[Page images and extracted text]
___

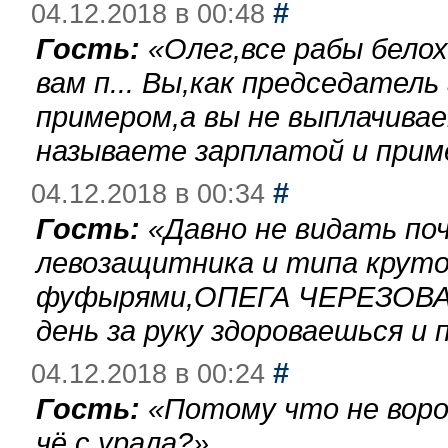
#
04.12.2018 в 00:48
Гость:
«
Олег,все рабы бело
вам п... Вы,как председател
примером,а вы не выплачива
называете зарплатой и при
#
04.12.2018 в 00:34
Гость:
«
Давно не видать по
левозащитника и типа круто
фуфырями,ОПЕГА ЧЕРЕЗОВА-
день за руку здороваешься и п
#
04.12.2018 в 00:24
Гость:
«
Потому что не воро
чё с урала?
»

___

**ACTIVITY**
Starting at the line that contains "04.12.2018 в 00:34" and ending at the last line of the data, repeat each line exactly; include nothing else.

**PROBLEM SOLUTION**
04.12.2018 в 00:34
Гость:
«
Давно не видать по
левозащитника и типа круто
фуфырями,ОПЕГА ЧЕРЕЗОВА-
день за руку здороваешься и п
#
04.12.2018 в 00:24
Гость:
«
Потому что не воро
чё с урала?
»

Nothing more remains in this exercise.